Likewise, critics, try to differentiate between something that is a problem in a piece of art and something you don’t like personally. In writing, tense-switching to a point where the narrative becomes muddled is a genuine structure problem; however, a writer’s choice to stick with writing in the present tense is a valid, subjective choice. You can still comment on it in your feedback but be clear about where you’re coming from. It’s completely reasonable to say, “I personally don’t know if this aspect of the piece really works because of x y z, but it’s up to the artist’s discretion.”

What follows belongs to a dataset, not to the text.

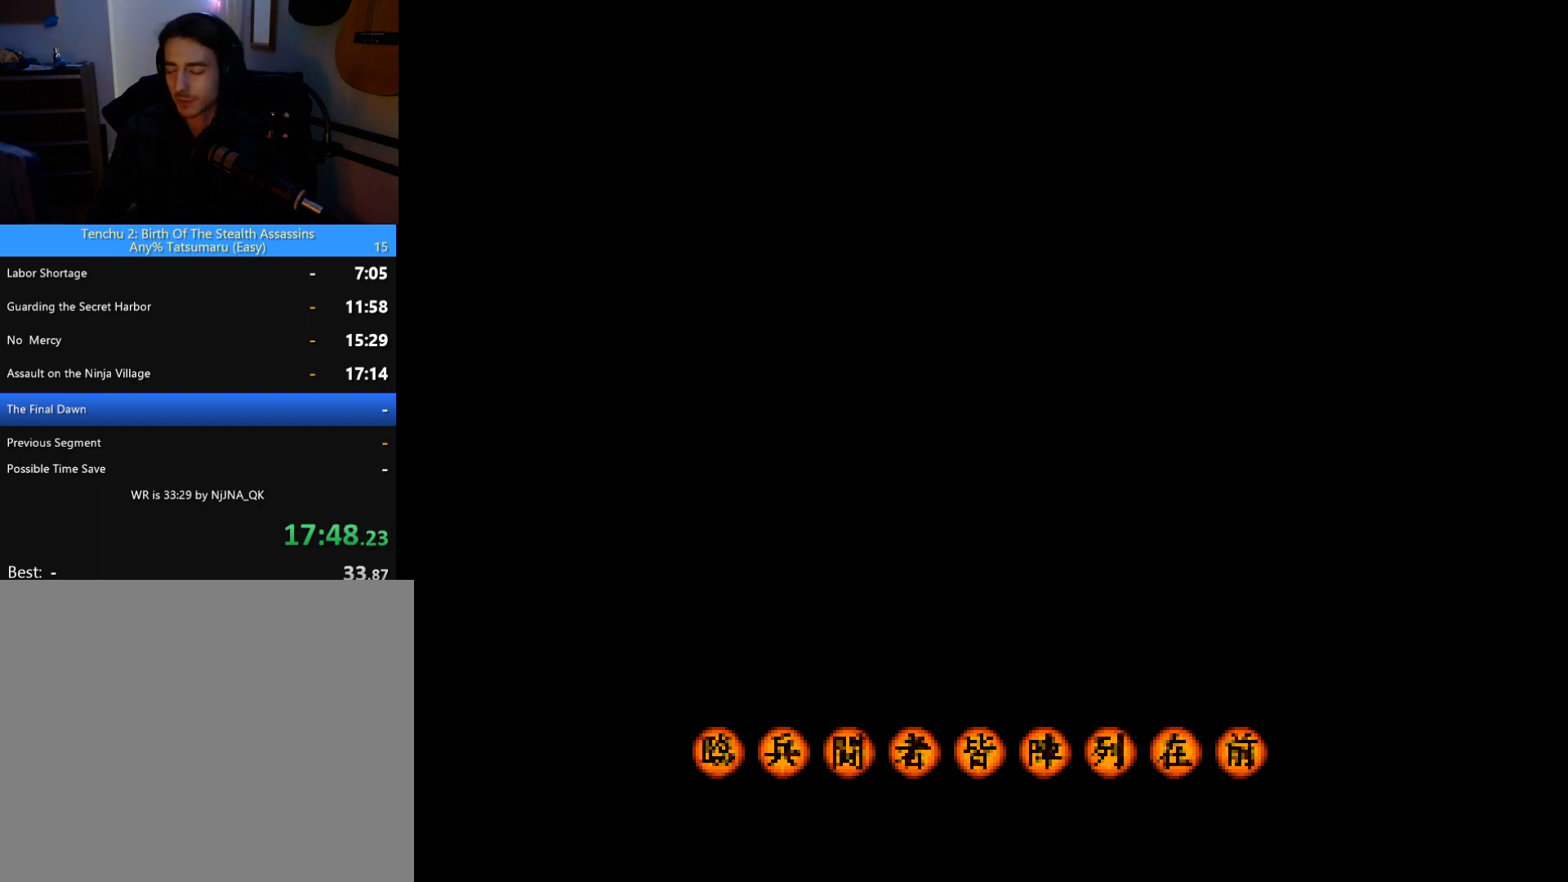
{"buttons": ["DPAD_UP"], "left_stick": "center", "button_events": []}
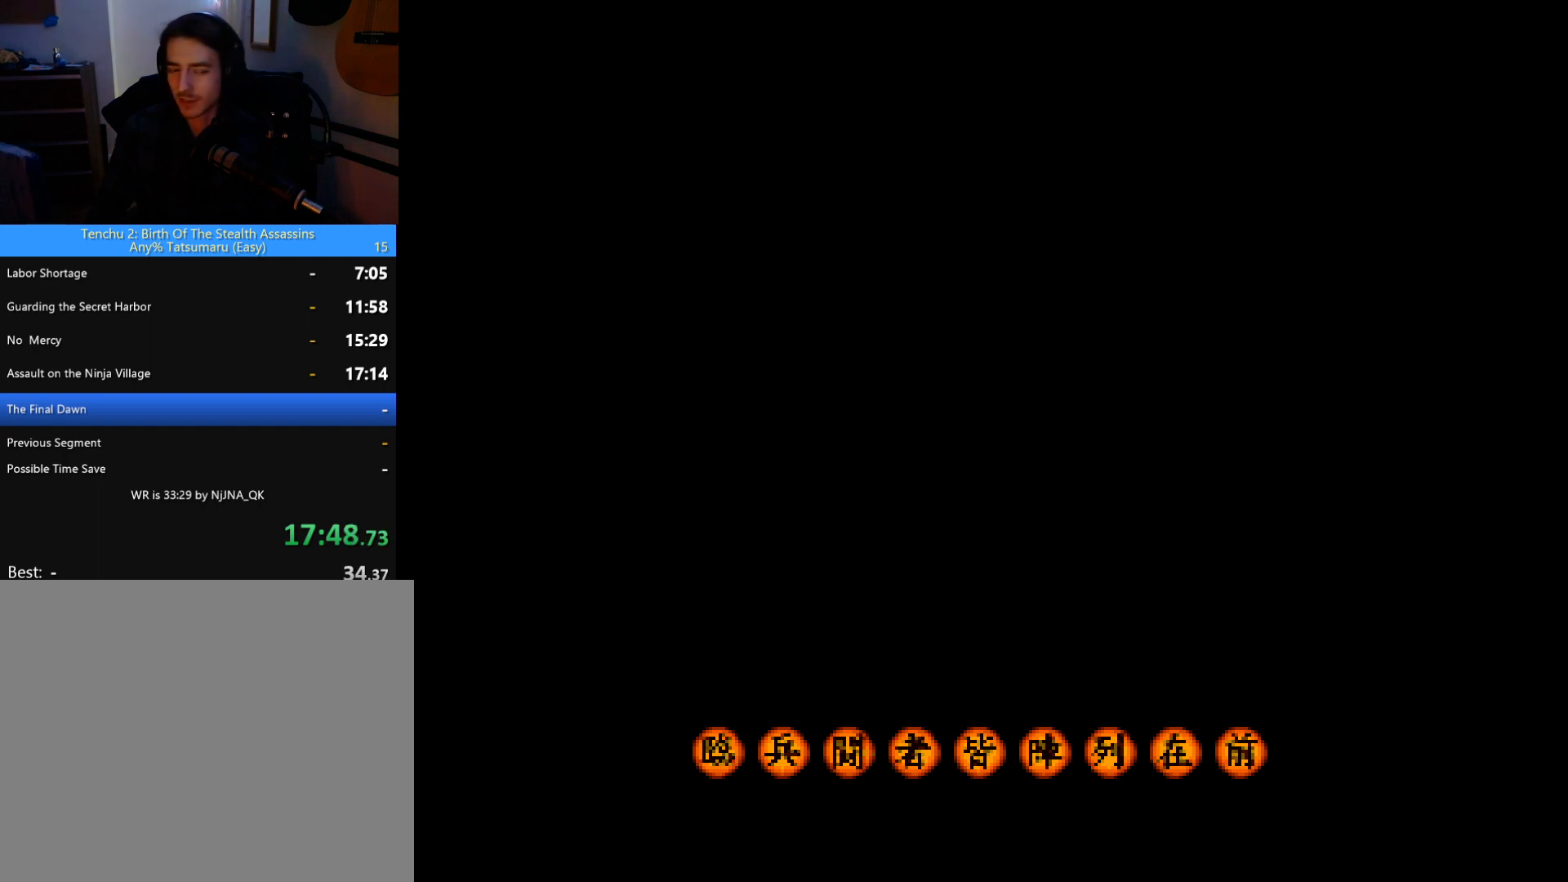
{"buttons": ["DPAD_UP"], "left_stick": "center", "button_events": []}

It’s not a style choice if it’s a mistake
As an editor, I don’t know how many times I’ve given feedback along the lines of “the dialogue feels stilted because human beings don’t really talk like this” only to get “well my character talks like this” as a response. Yes, there is a time and a place for stylization; however, if your style is distracting from the art itself, you might want to revise your vision. You need to learn the rules before breaking them—often the “style choice” defence is used as an excuse not to practice basic skills. Really ask yourself if the style is necessary for what you’re making, or if you’re just reluctant to fix your craft.
As for critics, well—sometimes it’s not a mistake, it’s a style choice. Just because something is alienating to you doesn’t mean it’s necessarily wrong or bad. Analyze carefully, look for consistency, and check whether or not the artist has their basics down; if they seem to know what they’re doing, then the style could be serving a specific purpose. If the “style choice” is inconsistent, it’s probably a mistake that could be cleaned up in a later draft. If it’s consistent however, then your feedback would fall more along the lines of subjective criticism—it might not work for you, but you can see why the artist has chosen to do it.
Give and receive criticism in good faith
Artists, I cannot stress this enough—if you do not want your work criticized and edited, do not ask for constructive criticism. I find that often people are looking for solely validation and encouragement from concrit circles without telling others of this intention, and that’s really not what these spaces are for. Keep in mind that the people giving you feedback aren’t (or at least, shouldn’t be) looking to make you feel bad. They’re trying to help you to create something better and become a better artist in the process. If you’re unwilling to listen to what they have to say, you’re really just wasting everyone’s time, including your own.
Critics, please remember that there’s a human being on the other end of your criticism. If you aren’t offering solutions to problems you bring up and if your focus is just on tearing a piece down instead of helping the artist make something better, you’re not really helping. Embrace the compliment sandwich; there’s no such thing as a piece of art with no inherent value. Letting an artist know what is working with their piece helps them figure out what their strengths are and what they need to work on just as much as pointing out the flaws.